(Dataset items)
::::

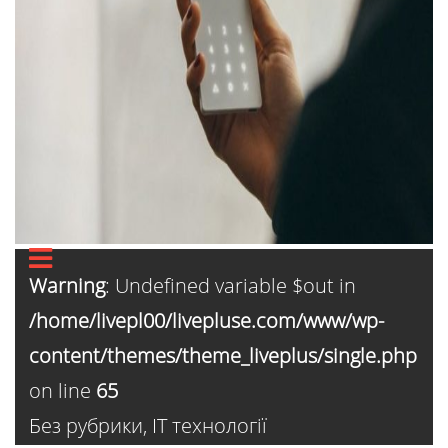
Warning
: Undefined variable $out in
/home/livepl00/livepluse.com/www/wp-
content/themes/theme_liveplus/single.php
on line
65
Без рубрики
,
ІТ технології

::::

Output every line of text from the entries above without any changes, and leave out the pictures.

## [FINISHED EXERCISE]
Warning
: Undefined variable $out in
/home/livepl00/livepluse.com/www/wp-
content/themes/theme_liveplus/single.php
on line
65
Без рубрики
,
ІТ технології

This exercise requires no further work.